» **Exercise details**
Determine the number of lines in the data that contain "achieve", and write only that number.

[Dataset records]
==============================

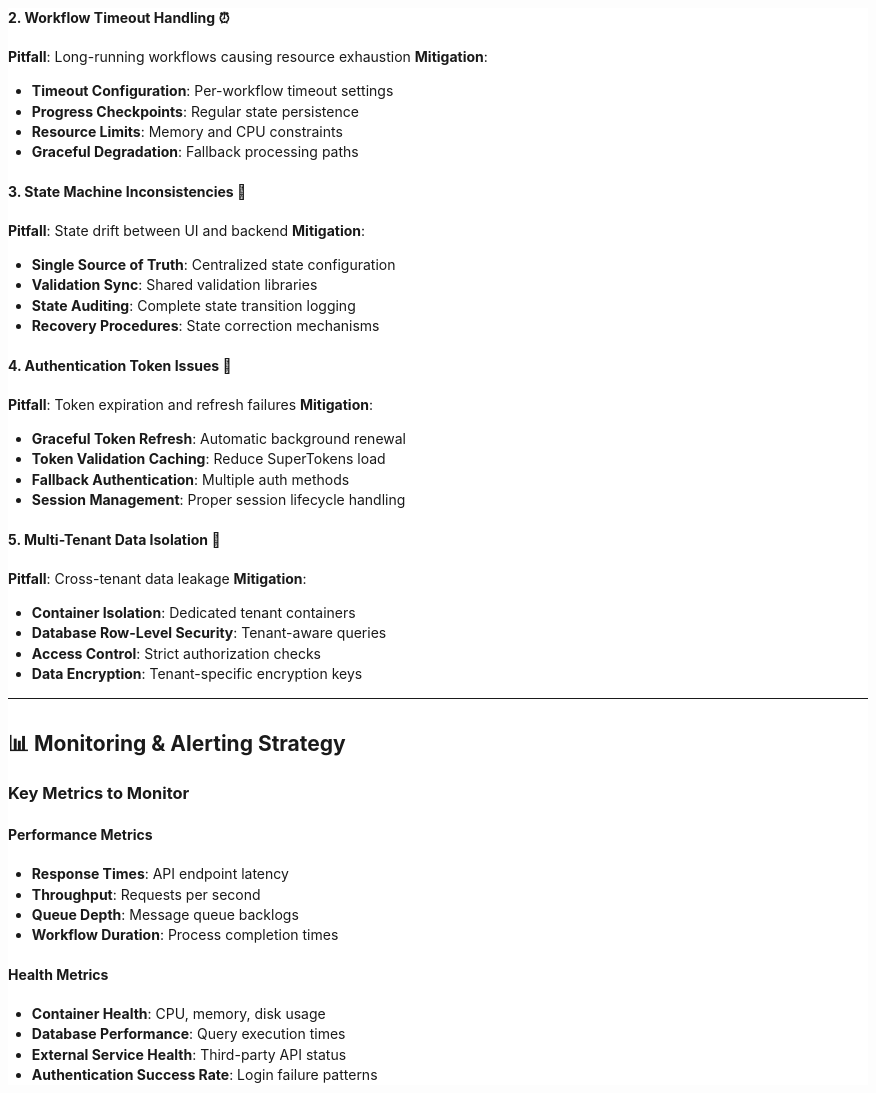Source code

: #### **2. Workflow Timeout Handling** ⏰

**Pitfall**: Long-running workflows causing resource exhaustion
**Mitigation**:
- **Timeout Configuration**: Per-workflow timeout settings
- **Progress Checkpoints**: Regular state persistence
- **Resource Limits**: Memory and CPU constraints
- **Graceful Degradation**: Fallback processing paths

#### **3. State Machine Inconsistencies** 🔄

**Pitfall**: State drift between UI and backend
**Mitigation**:
- **Single Source of Truth**: Centralized state configuration
- **Validation Sync**: Shared validation libraries
- **State Auditing**: Complete state transition logging
- **Recovery Procedures**: State correction mechanisms

#### **4. Authentication Token Issues** 🔐

**Pitfall**: Token expiration and refresh failures
**Mitigation**:
- **Graceful Token Refresh**: Automatic background renewal
- **Token Validation Caching**: Reduce SuperTokens load
- **Fallback Authentication**: Multiple auth methods
- **Session Management**: Proper session lifecycle handling

#### **5. Multi-Tenant Data Isolation** 🏢

**Pitfall**: Cross-tenant data leakage
**Mitigation**:
- **Container Isolation**: Dedicated tenant containers
- **Database Row-Level Security**: Tenant-aware queries
- **Access Control**: Strict authorization checks
- **Data Encryption**: Tenant-specific encryption keys

---

## 📊 Monitoring & Alerting Strategy

### **Key Metrics to Monitor**

#### **Performance Metrics**
- **Response Times**: API endpoint latency
- **Throughput**: Requests per second
- **Queue Depth**: Message queue backlogs
- **Workflow Duration**: Process completion times

#### **Health Metrics**
- **Container Health**: CPU, memory, disk usage
- **Database Performance**: Query execution times
- **External Service Health**: Third-party API status
- **Authentication Success Rate**: Login failure patterns
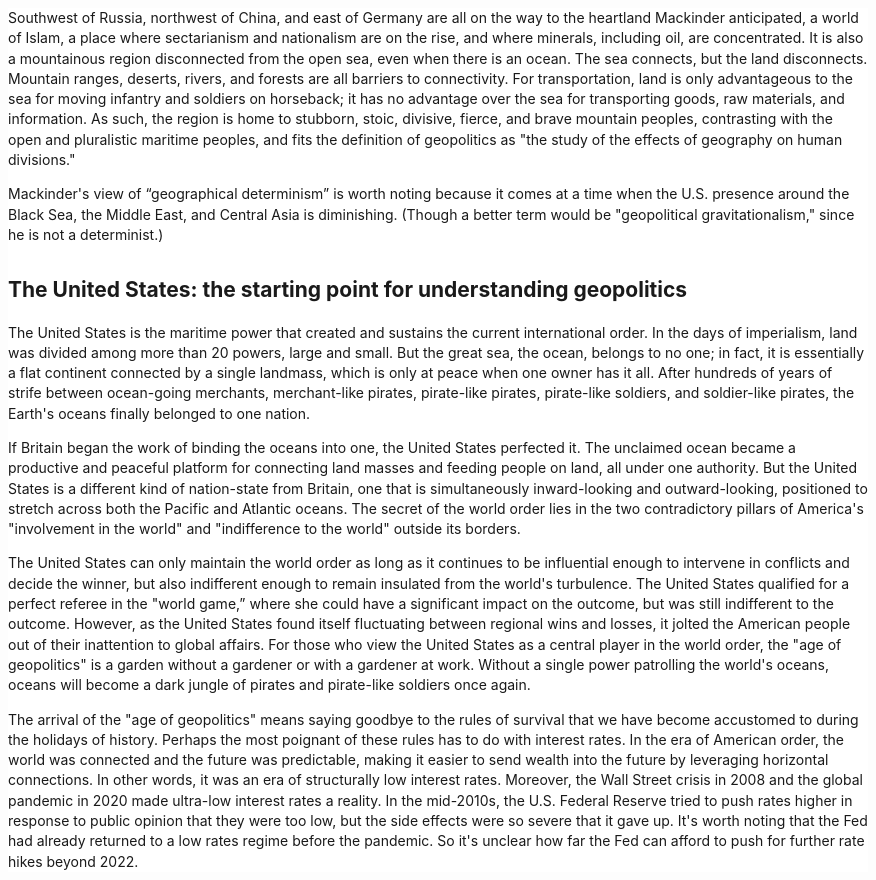 Southwest of Russia, northwest of China, and east of Germany are all on the way to the heartland  Mackinder anticipated, a world of Islam, a place where sectarianism and nationalism are on the rise, and where minerals, including oil, are concentrated. It is also a mountainous region disconnected from the open sea, even when there is an ocean. The sea connects, but the land disconnects. Mountain ranges, deserts, rivers, and forests are all barriers to connectivity. For transportation, land is only advantageous to the sea for moving infantry and soldiers on horseback; it has no advantage over the sea for transporting goods, raw materials, and information. As such, the region is home to stubborn, stoic, divisive, fierce, and brave mountain peoples, contrasting with the open and pluralistic maritime peoples, and fits the definition of geopolitics as "the study of the effects of geography on human divisions."

Mackinder's view of “geographical determinism” is worth noting because it comes at a time when the U.S. presence around the Black Sea, the Middle East, and Central Asia is diminishing. (Though a better term would be "geopolitical gravitationalism," since he is not a determinist.)


## The United States: the starting point for understanding geopolitics

The United States is the maritime power that created and sustains the current international order. In the days of imperialism, land was divided among more than 20 powers, large and small. But the great sea, the ocean, belongs to no one; in fact, it is essentially a flat continent connected by a single landmass, which is only at peace when one owner has it all. After hundreds of years of strife between ocean-going merchants, merchant-like pirates, pirate-like pirates, pirate-like soldiers, and soldier-like pirates, the Earth's oceans finally belonged to one nation.

If Britain began the work of binding the oceans into one, the United States perfected it. The unclaimed ocean became a productive and peaceful platform for connecting land masses and feeding people on land, all under one authority. But the United States is a different kind of nation-state from Britain, one that is simultaneously inward-looking and outward-looking, positioned to stretch across both the Pacific and Atlantic oceans. The secret of the world order lies in the two contradictory pillars of America's "involvement in the world" and "indifference to the world" outside its borders.

The United States can only maintain the world order as long as it continues to be influential enough to intervene in conflicts and decide the winner, but also indifferent enough to remain insulated from the world's turbulence. The United States qualified for a perfect referee in the "world game,” where she could have a significant impact on the outcome, but was still indifferent to the outcome. However, as the United States found itself fluctuating between regional wins and losses, it jolted the American people out of their inattention to global affairs. For those who view the United States as a central player in the world order, the "age of geopolitics" is a garden without a gardener or with a gardener at work. Without a single power patrolling the world's oceans, oceans will become a dark jungle of pirates and pirate-like soldiers once again.

The arrival of the "age of geopolitics" means saying goodbye to the rules of survival that we have become accustomed to during the holidays of history. Perhaps the most poignant of these rules has to do with interest rates. In the era of American order, the world was connected and the future was predictable, making it easier to send wealth into the future by leveraging horizontal connections. In other words, it was an era of structurally low interest rates. Moreover, the Wall Street crisis in 2008 and the global pandemic in 2020 made ultra-low interest rates a reality. In the mid-2010s, the U.S. Federal Reserve tried to push rates higher in response to public opinion that they were too low, but the side effects were so severe that it gave up. It's worth noting that the Fed had already returned to a low rates regime before the pandemic. So it's unclear how far the Fed can afford to push for further rate hikes beyond 2022.
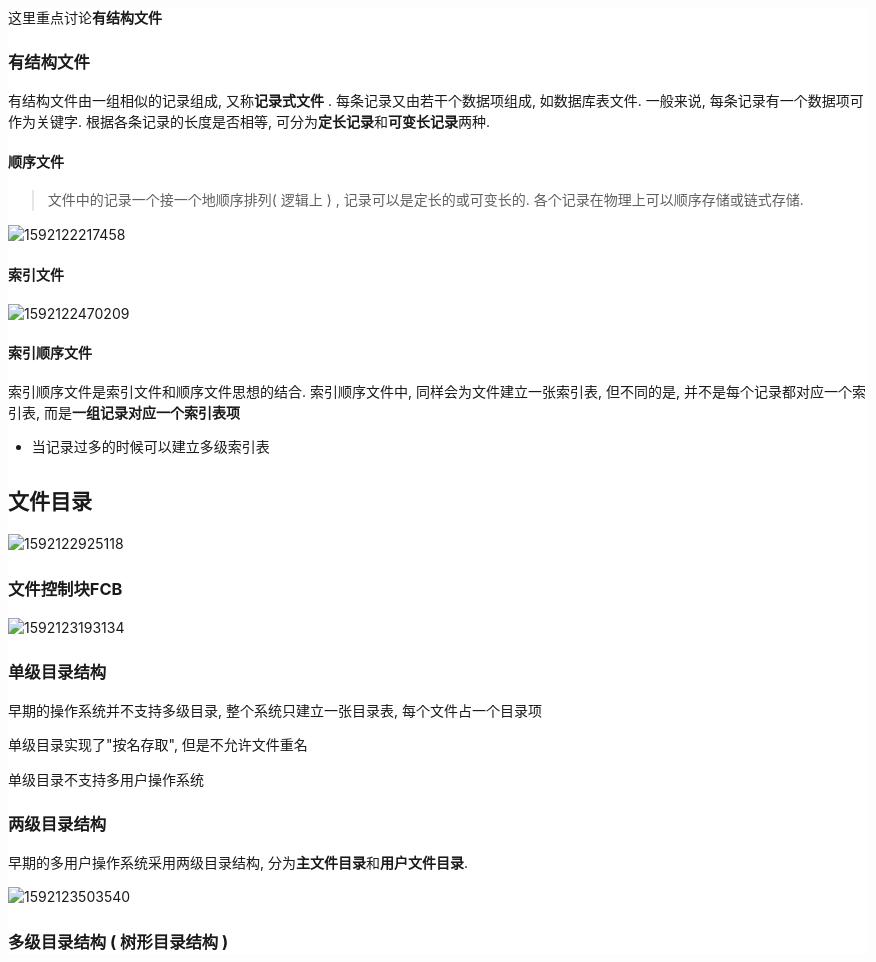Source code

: 这里重点讨论**有结构文件**



### 有结构文件

有结构文件由一组相似的记录组成, 又称**记录式文件** . 每条记录又由若干个数据项组成, 如数据库表文件.  一般来说, 每条记录有一个数据项可作为关键字. 根据各条记录的长度是否相等, 可分为**定长记录**和**可变长记录**两种.



#### 顺序文件

> 文件中的记录一个接一个地顺序排列( 逻辑上 ) , 记录可以是定长的或可变长的. 各个记录在物理上可以顺序存储或链式存储.

![1592122217458](http://pic.roccoshi.top/img/1592122217458.png)



#### 索引文件

![1592122470209](http://pic.roccoshi.top/img/1592122470209.png)

#### 索引顺序文件

索引顺序文件是索引文件和顺序文件思想的结合. 索引顺序文件中, 同样会为文件建立一张索引表, 但不同的是, 并不是每个记录都对应一个索引表, 而是**一组记录对应一个索引表项** 

- 当记录过多的时候可以建立多级索引表



## 文件目录

 ![1592122925118](http://pic.roccoshi.top/img/1592122925118.png)



### 文件控制块FCB

![1592123193134](http://pic.roccoshi.top/img/1592123193134.png)

### 单级目录结构

早期的操作系统并不支持多级目录, 整个系统只建立一张目录表, 每个文件占一个目录项

单级目录实现了"按名存取", 但是不允许文件重名

单级目录不支持多用户操作系统

### 两级目录结构

早期的多用户操作系统采用两级目录结构, 分为**主文件目录**和**用户文件目录**.

![1592123503540](http://pic.roccoshi.top/img/1592123503540.png)



### 多级目录结构 ( 树形目录结构 )
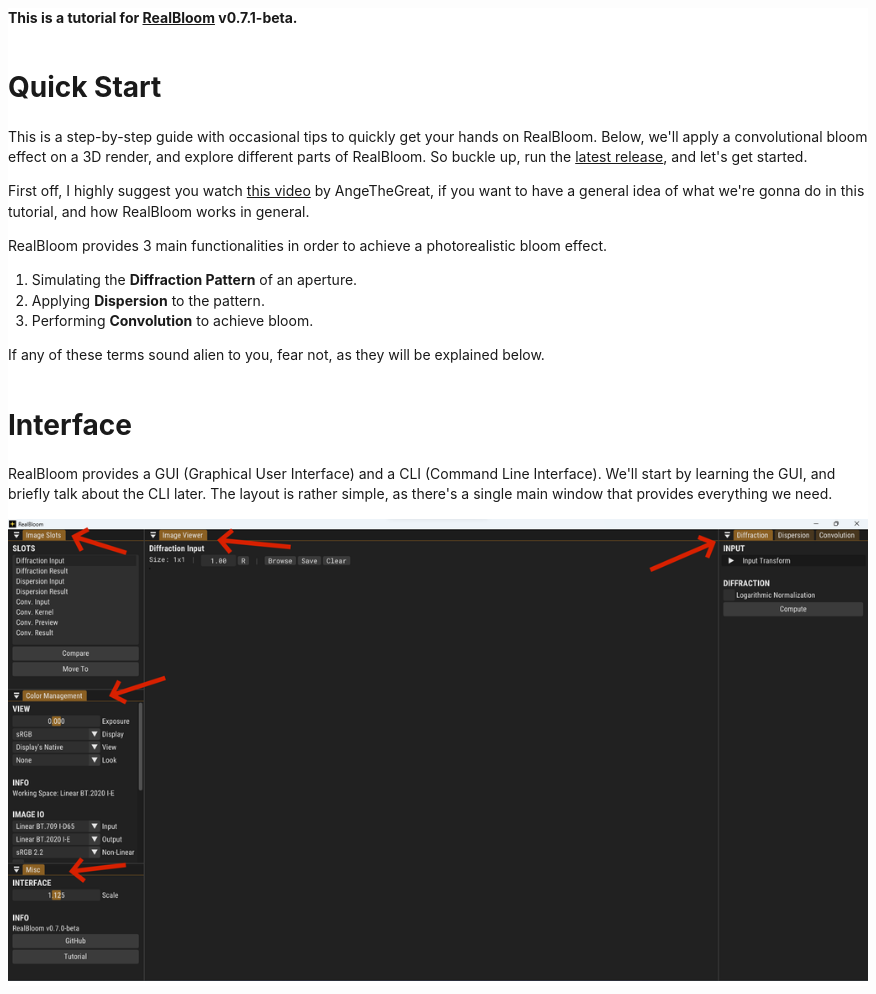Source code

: **This is a tutorial for [RealBloom](https://github.com/bean-mhm/realbloom) v0.7.1-beta.**

# Quick Start

This is a step-by-step guide with occasional tips to quickly get your hands on RealBloom. Below, we'll apply a convolutional bloom effect on a 3D render, and explore different parts of RealBloom. So buckle up, run the [latest release](https://github.com/bean-mhm/realbloom/releases), and let's get started.

First off, I highly suggest you watch [this video](https://www.youtube.com/watch?v=QWqb5Gewbx8) by AngeTheGreat, if you want to have a general idea of what we're gonna do in this tutorial, and how RealBloom works in general.

RealBloom provides 3 main functionalities in order to achieve a photorealistic bloom effect.

 1. Simulating the **Diffraction Pattern** of an aperture.
 2. Applying **Dispersion** to the pattern.
 3. Performing **Convolution** to achieve bloom.

If any of these terms sound alien to you, fear not, as they will be explained below.

# Interface

RealBloom provides a GUI (Graphical User Interface) and a CLI (Command Line Interface). We'll start by learning the GUI, and briefly talk about the CLI later. The layout is rather simple, as there's a single main window that provides everything we need.

![RealBloom Screenshot](../../images/tutorial/0-interface.png)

==============================

» **Answer box**
2